SwiftUI Tip: Using AnyShapeStyle

Zach Waugh Zach Waugh •

A quick tip that took me too long to realize and easy for someone new to SwiftUI to get stuck on. Say you have a piece of UI where you want to change the background depending on the state. In this case, we want to have no background (using .clear) or relying on one of the built-in styles like .tertiary or .background or maybe a material like .thinMaterial . Try this out with a ternary operator and you’ll get any number of errors that aren’t immediately clear about the cause.

Let’s try .tertiary and we’ll get an error that it can’t be used on ShapeStyle even though we know it can be used fine without the ternary operator

Xcode error using .tertiary and .clear

Let’s try another, here’s using .thinMaterial and we get yet another confusing error

Xcode error using .thinMaterial and .clear

One more and I swear we’ll get to the point soon.
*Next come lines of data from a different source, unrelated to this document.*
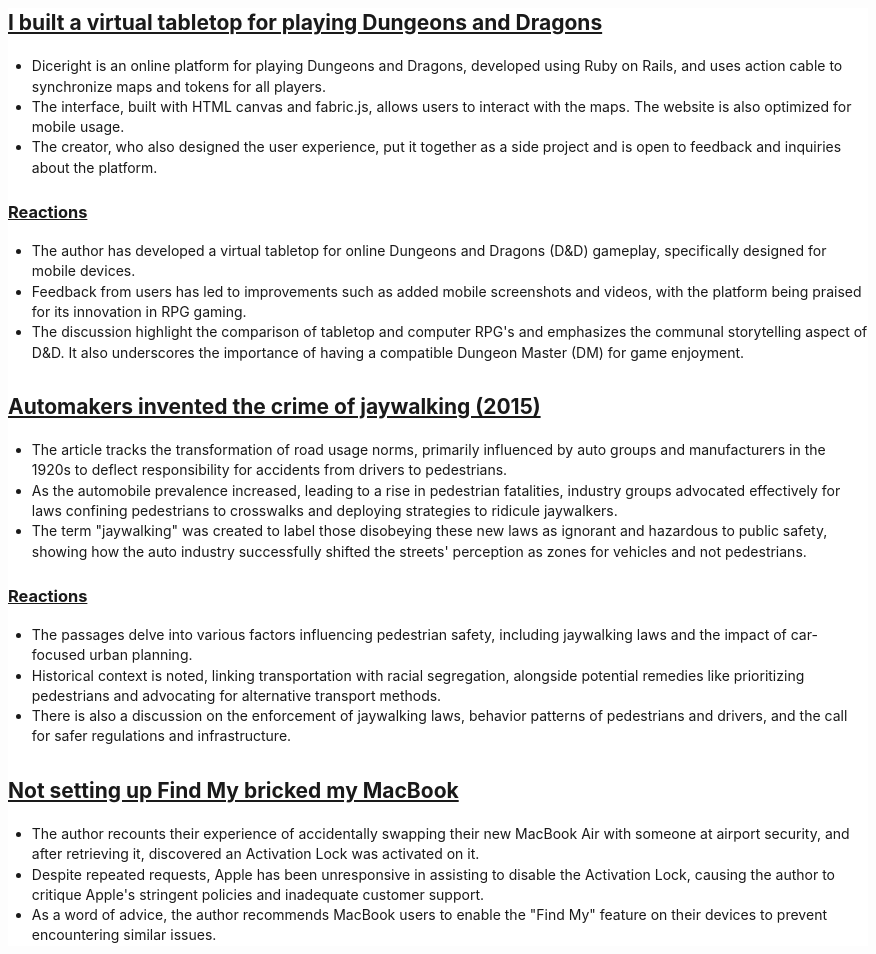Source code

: ## [I built a virtual tabletop for playing Dungeons and Dragons](https://www.diceright.com/)

- Diceright is an online platform for playing Dungeons and Dragons, developed using Ruby on Rails, and uses action cable to synchronize maps and tokens for all players.
- The interface, built with HTML canvas and fabric.js, allows users to interact with the maps. The website is also optimized for mobile usage.
- The creator, who also designed the user experience, put it together as a side project and is open to feedback and inquiries about the platform.

### [Reactions](https://news.ycombinator.com/item?id=37857765)

- The author has developed a virtual tabletop for online Dungeons and Dragons (D&D) gameplay, specifically designed for mobile devices.
- Feedback from users has led to improvements such as added mobile screenshots and videos, with the platform being praised for its innovation in RPG gaming.
- The discussion highlight the comparison of tabletop and computer RPG's and emphasizes the communal storytelling aspect of D&D. It also underscores the importance of having a compatible Dungeon Master (DM) for game enjoyment.

## [Automakers invented the crime of jaywalking (2015)](https://www.vox.com/2015/1/15/7551873/jaywalking-history)

- The article tracks the transformation of road usage norms, primarily influenced by auto groups and manufacturers in the 1920s to deflect responsibility for accidents from drivers to pedestrians.
- As the automobile prevalence increased, leading to a rise in pedestrian fatalities, industry groups advocated effectively for laws confining pedestrians to crosswalks and deploying strategies to ridicule jaywalkers.
- The term "jaywalking" was created to label those disobeying these new laws as ignorant and hazardous to public safety, showing how the auto industry successfully shifted the streets' perception as zones for vehicles and not pedestrians.

### [Reactions](https://news.ycombinator.com/item?id=37859905)

- The passages delve into various factors influencing pedestrian safety, including jaywalking laws and the impact of car-focused urban planning.
- Historical context is noted, linking transportation with racial segregation, alongside potential remedies like prioritizing pedestrians and advocating for alternative transport methods.
- There is also a discussion on the enforcement of jaywalking laws, behavior patterns of pedestrians and drivers, and the call for safer regulations and infrastructure.

## [Not setting up Find My bricked my MacBook](https://www.tokyodev.com/articles/not-setting-up-find-my-bricked-my-macbook)

- The author recounts their experience of accidentally swapping their new MacBook Air with someone at airport security, and after retrieving it, discovered an Activation Lock was activated on it.
- Despite repeated requests, Apple has been unresponsive in assisting to disable the Activation Lock, causing the author to critique Apple's stringent policies and inadequate customer support.
- As a word of advice, the author recommends MacBook users to enable the "Find My" feature on their devices to prevent encountering similar issues.
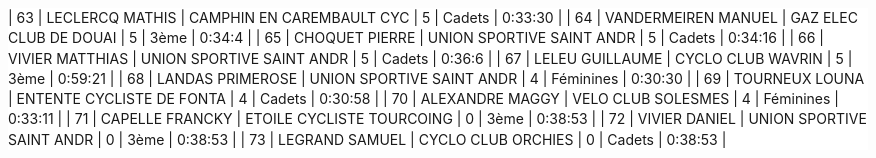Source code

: | 63 | LECLERCQ MATHIS | CAMPHIN EN CAREMBAULT CYC | 5 | Cadets | 0:33:30 | 
| 64 | VANDERMEIREN MANUEL | GAZ ELEC CLUB DE DOUAI | 5 | 3ème | 0:34:4 | 
| 65 | CHOQUET PIERRE | UNION SPORTIVE SAINT ANDR | 5 | Cadets | 0:34:16 | 
| 66 | VIVIER MATTHIAS | UNION SPORTIVE SAINT ANDR | 5 | Cadets | 0:36:6 | 
| 67 | LELEU GUILLAUME | CYCLO CLUB WAVRIN | 5 | 3ème | 0:59:21 | 
| 68 | LANDAS PRIMEROSE | UNION SPORTIVE SAINT ANDR | 4 | Féminines | 0:30:30 | 
| 69 | TOURNEUX LOUNA | ENTENTE CYCLISTE DE FONTA | 4 | Cadets | 0:30:58 | 
| 70 | ALEXANDRE MAGGY | VELO CLUB SOLESMES | 4 | Féminines | 0:33:11 | 
| 71 | CAPELLE FRANCKY | ETOILE CYCLISTE TOURCOING | 0 | 3ème | 0:38:53 | 
| 72 | VIVIER DANIEL | UNION SPORTIVE SAINT ANDR | 0 | 3ème | 0:38:53 | 
| 73 | LEGRAND SAMUEL | CYCLO CLUB ORCHIES | 0 | Cadets | 0:38:53 | 
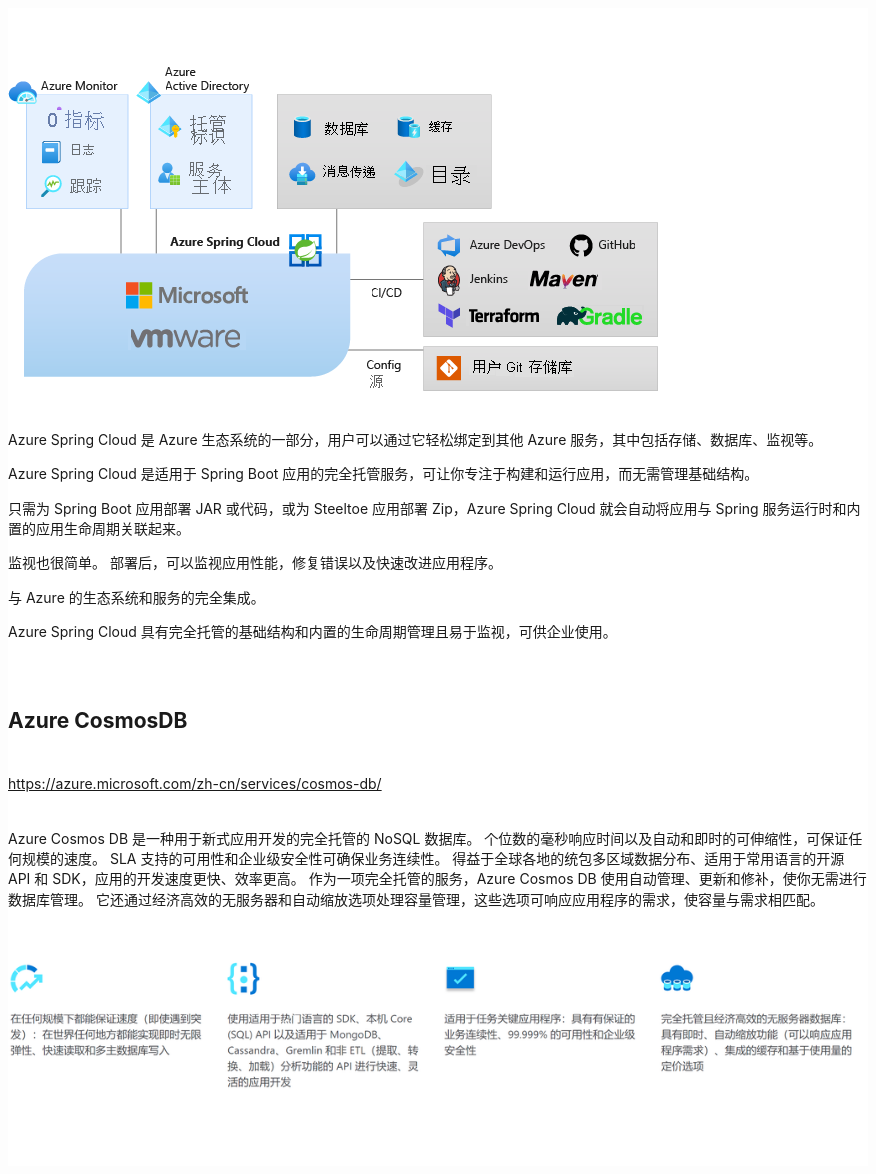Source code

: 
<br/><br/>

<img src="./img/700.png" /><br/><br/>

Azure Spring Cloud 是 Azure 生态系统的一部分，用户可以通过它轻松绑定到其他 Azure 服务，其中包括存储、数据库、监视等。

Azure Spring Cloud 是适用于 Spring Boot 应用的完全托管服务，可让你专注于构建和运行应用，而无需管理基础结构。

只需为 Spring Boot 应用部署 JAR 或代码，或为 Steeltoe 应用部署 Zip，Azure Spring Cloud 就会自动将应用与 Spring 服务运行时和内置的应用生命周期关联起来。

监视也很简单。 部署后，可以监视应用性能，修复错误以及快速改进应用程序。

与 Azure 的生态系统和服务的完全集成。

Azure Spring Cloud 具有完全托管的基础结构和内置的生命周期管理且易于监视，可供企业使用。


<br/>

## **Azure CosmosDB**
<br/>
<a href="https://azure.microsoft.com/zh-cn/services/cosmos-db/">https://azure.microsoft.com/zh-cn/services/cosmos-db/</a><br/>
<br/>

Azure Cosmos DB 是一种用于新式应用开发的完全托管的 NoSQL 数据库。 个位数的毫秒响应时间以及自动和即时的可伸缩性，可保证任何规模的速度。 SLA 支持的可用性和企业级安全性可确保业务连续性。 得益于全球各地的统包多区域数据分布、适用于常用语言的开源 API 和 SDK，应用的开发速度更快、效率更高。 作为一项完全托管的服务，Azure Cosmos DB 使用自动管理、更新和修补，使你无需进行数据库管理。 它还通过经济高效的无服务器和自动缩放选项处理容量管理，这些选项可响应应用程序的需求，使容量与需求相匹配。
<br/>
<img src="./img/7002.png"/><br/><br/>
<br/>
Let’s try .background

Xcode error using .background and .clear

Ah, yet another error, but this one is actually helpful! If you’ve spent much time in Swift, it’s probably obvious all along, but this a type problem. The .background() modifier we’re using is expecting a ShapeStyle. We have .clear which a Color, .tertiary which is a HierarchicalShapeStyle, .background which is a BackgroundStyle and .thinMaterial is a Material. They all individually conform to ShapeStyle so they work correctly when used in isolation, or they will work when using the same concrete type (.e.g - two Colors or two Materials, etc), but they can’t be directly combined in a ternary.

You may have reached for a conditional like this or a modifier to do the same, but that’s not ideal as it complicates the view hierarchy and won’t work as expected for animations since those are two distinct views.

if isSelected {
    Rectangle()
        .background(.thinMaterial)
} else {
    Rectangle()
        .background(.clear)
}

The trivial fix here is to use AnyShapeStyle to type-erase the underlying concrete types so they can be combined. All of these work as expected.

Rectangle()
    .background(isSelected ? AnyShapeStyle(.thinMaterial) : AnyShapeStyle(.clear))

Rectangle()
    .background(isSelected ? AnyShapeStyle(.tertiary) : AnyShapeStyle(.clear))

Rectangle()
    .background(isSelected ? AnyShapeStyle(.background) : AnyShapeStyle(.clear))

That was a long-winded explanation for a one-line fix, but hopefully helpful if you’re new to SwiftUI when you see a similar problem in the future (and you will), you’ll know what tool to reach for. There are a number of other type-erasing wrappers you might need in other cases like AnyShape or AnyGesture when confronted with the same problem.